| Supplied material |
============
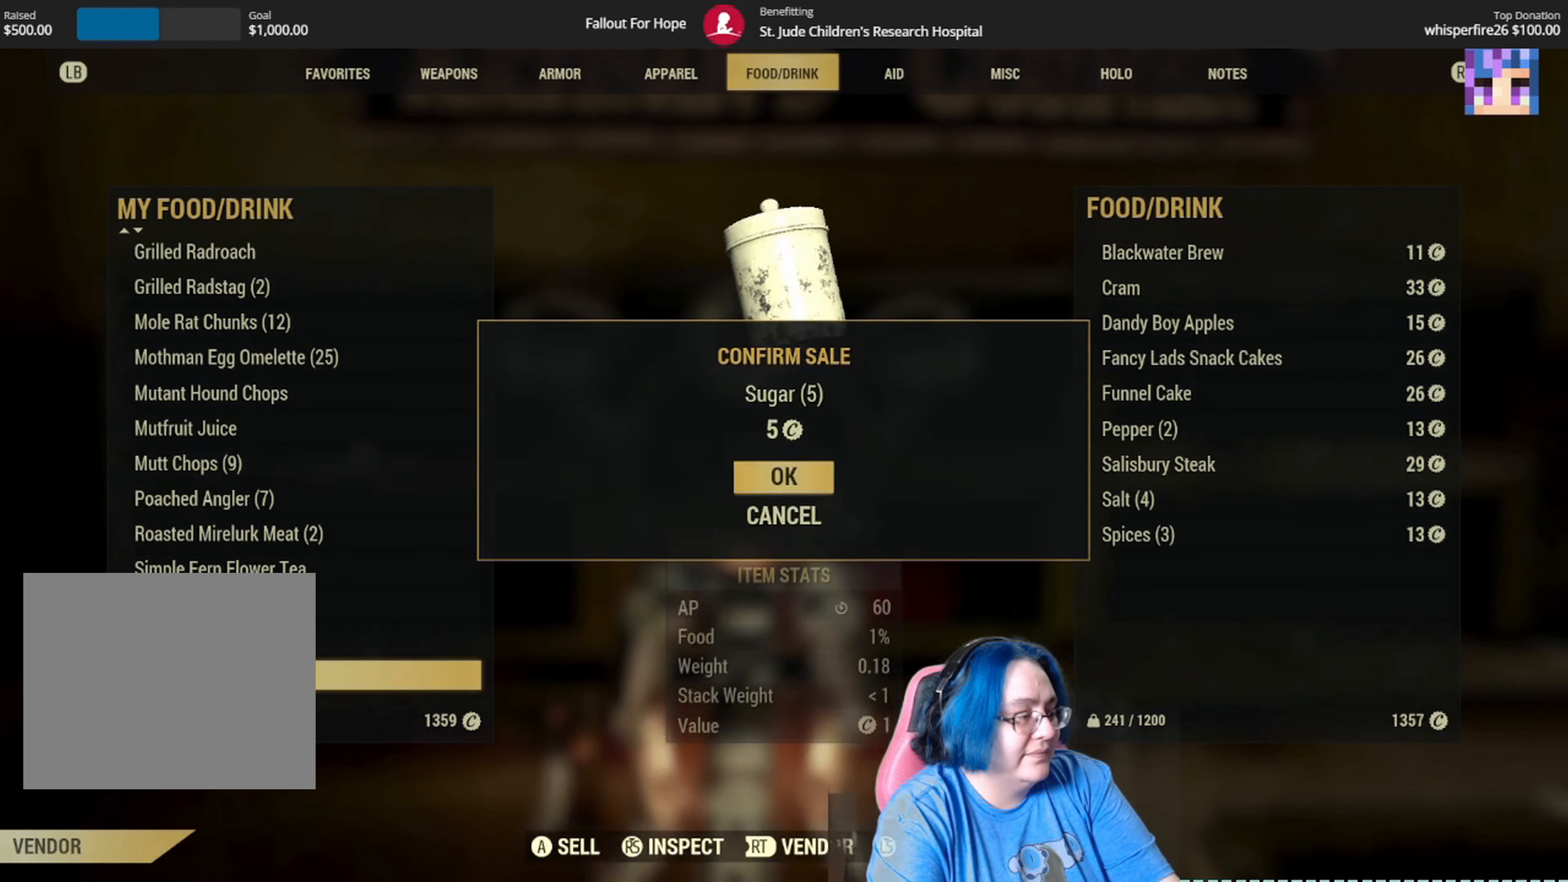
{"buttons": [], "left_stick": "center", "right_stick": "center", "events": []}
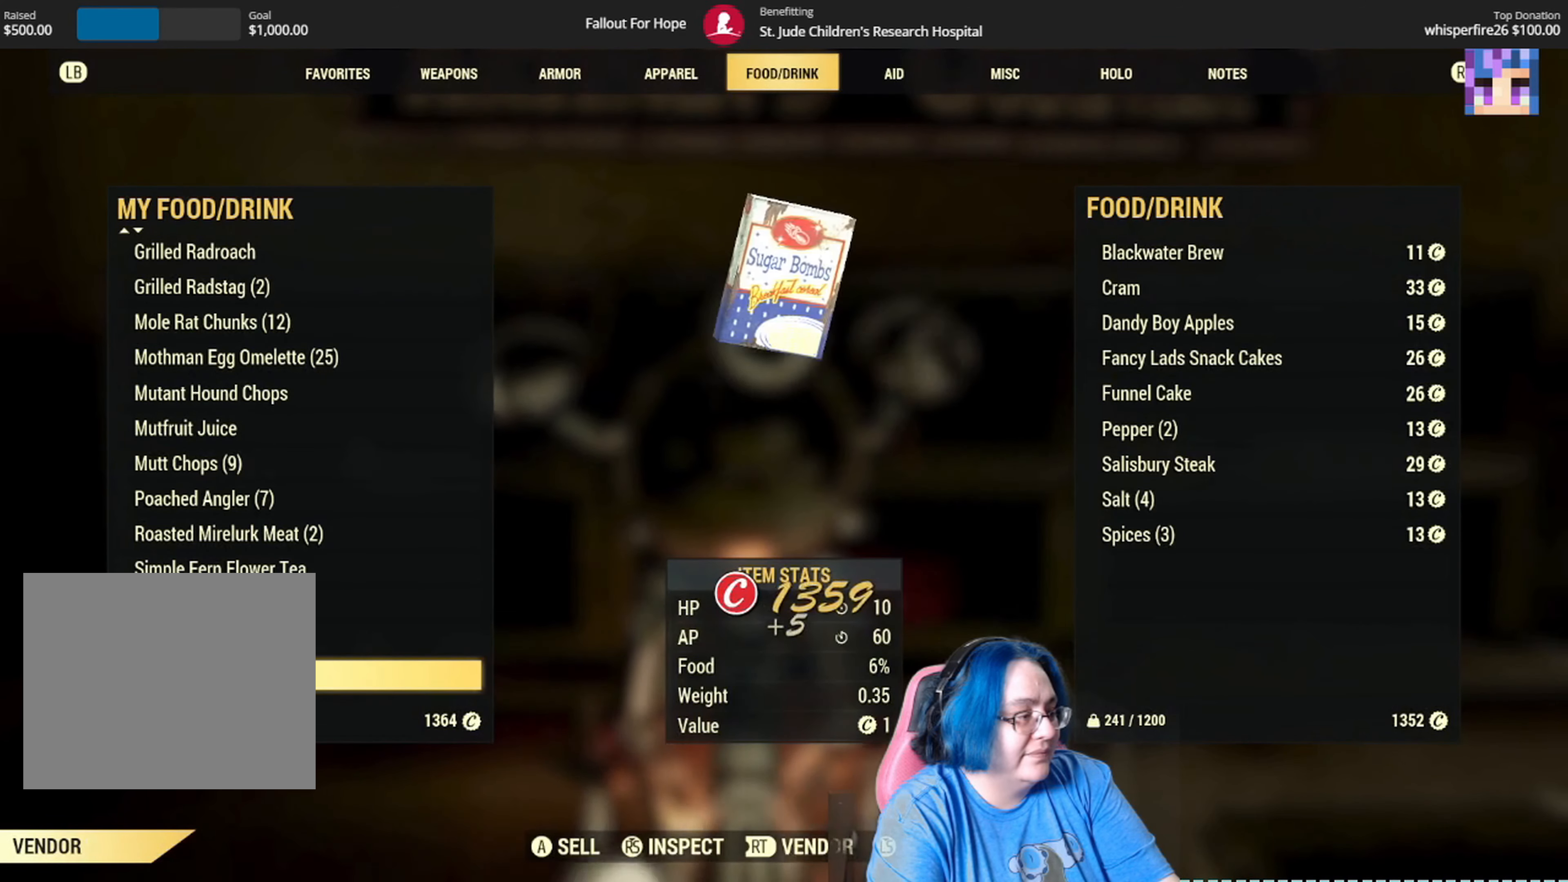
{"buttons": [], "left_stick": "center", "right_stick": "center", "events": [[234, "A", "down"], [334, "A", "up"]]}
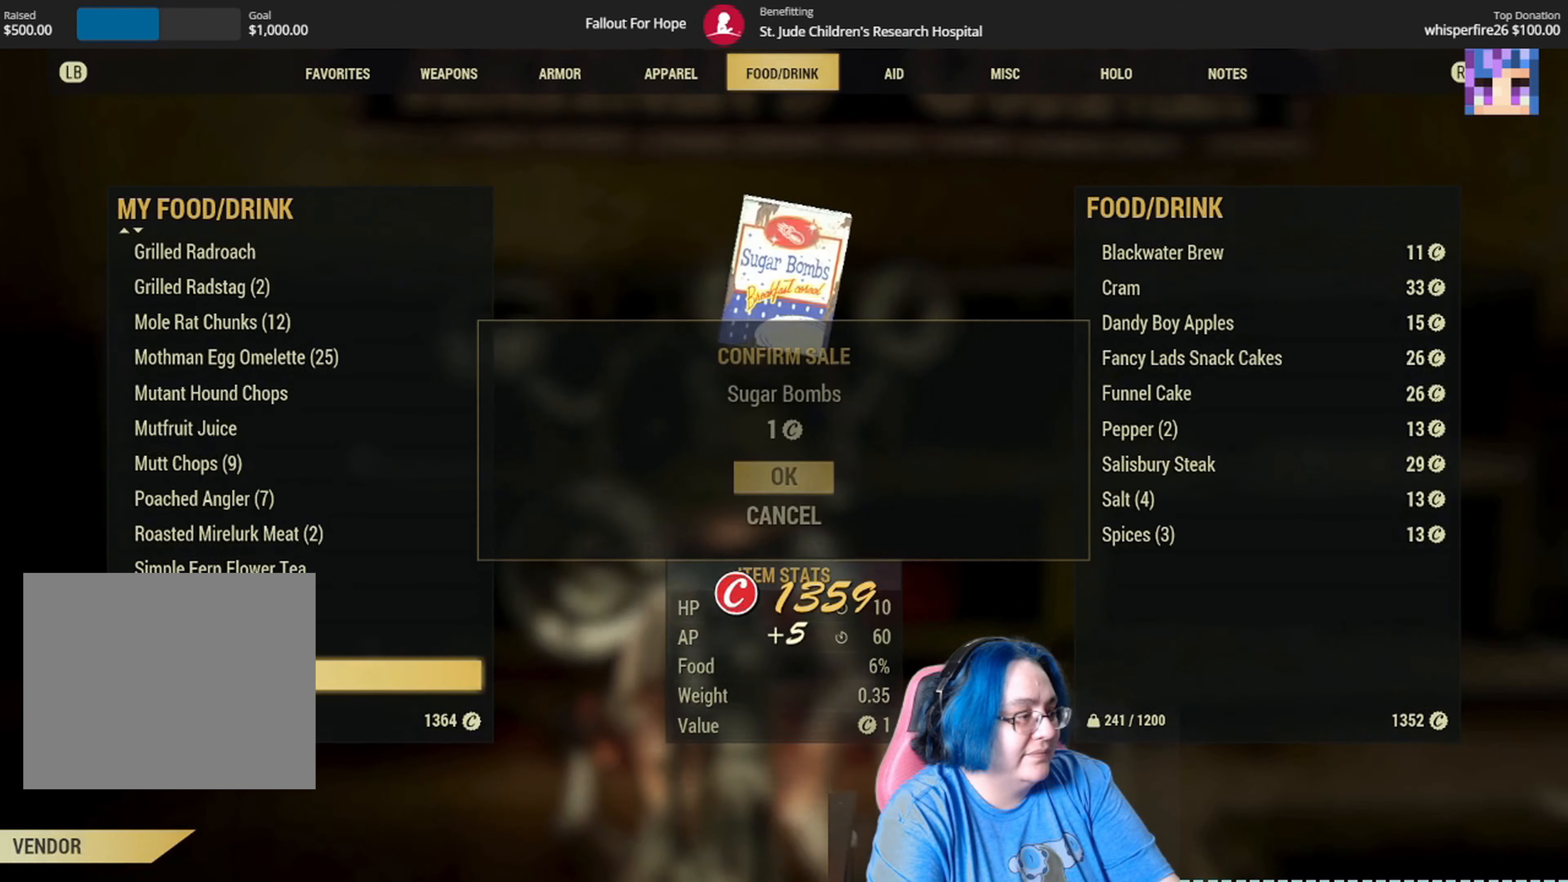
{"buttons": [], "left_stick": "center", "right_stick": "center", "events": [[267, "A", "down"], [367, "A", "up"]]}
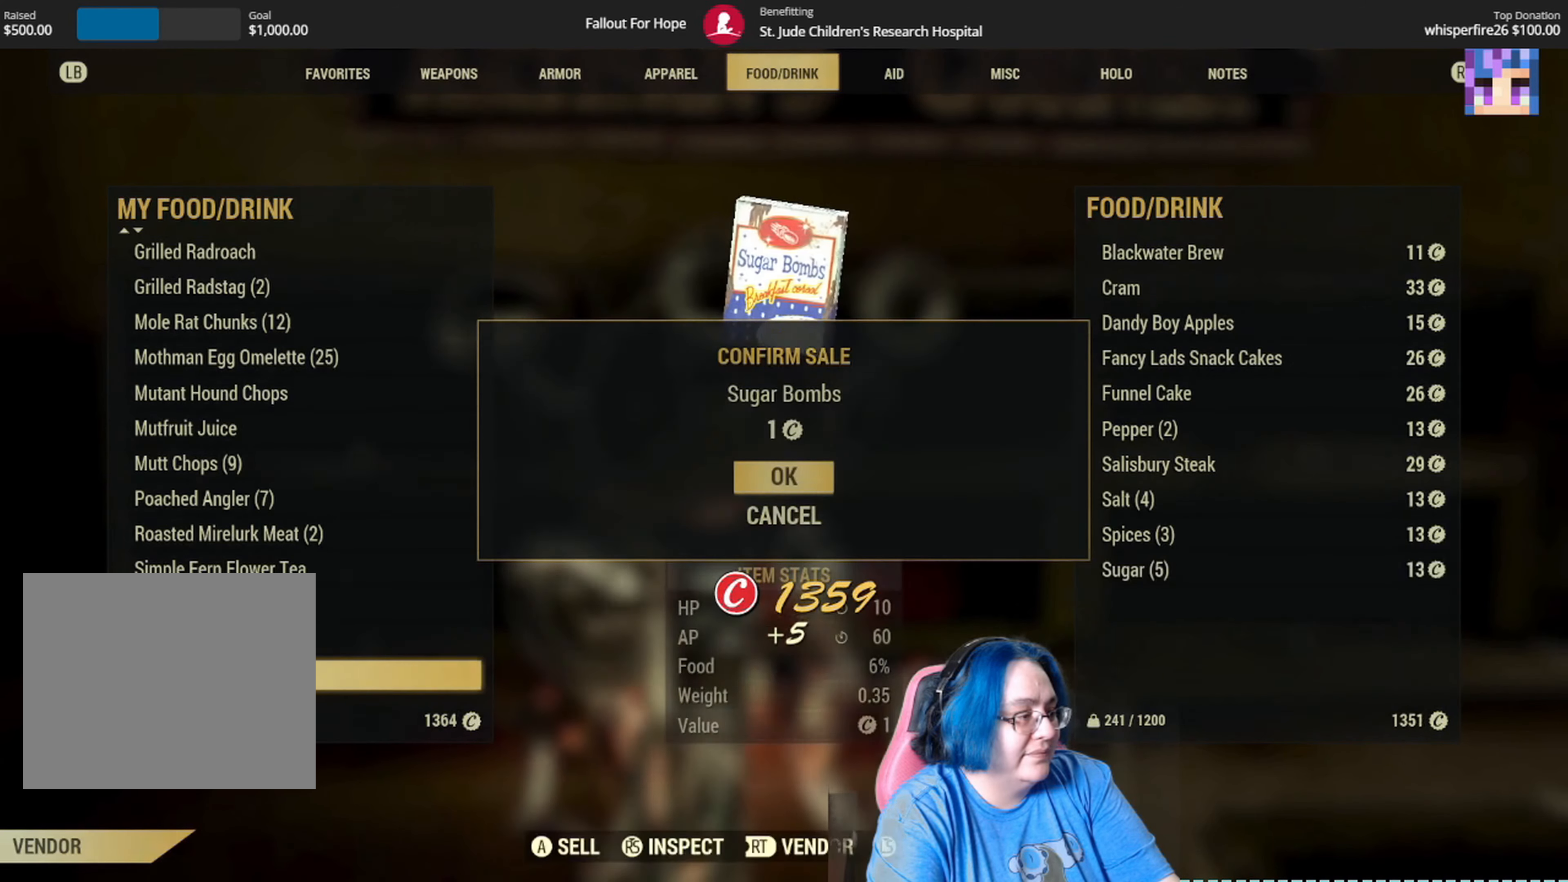
{"buttons": [], "left_stick": "center", "right_stick": "center", "events": []}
============
Every line above should be copied exactly; do not carry over the pictures.

{"buttons": [], "left_stick": "center", "right_stick": "center", "events": []}
{"buttons": [], "left_stick": "center", "right_stick": "center", "events": [[234, "A", "down"], [334, "A", "up"]]}
{"buttons": [], "left_stick": "center", "right_stick": "center", "events": [[267, "A", "down"], [367, "A", "up"]]}
{"buttons": [], "left_stick": "center", "right_stick": "center", "events": []}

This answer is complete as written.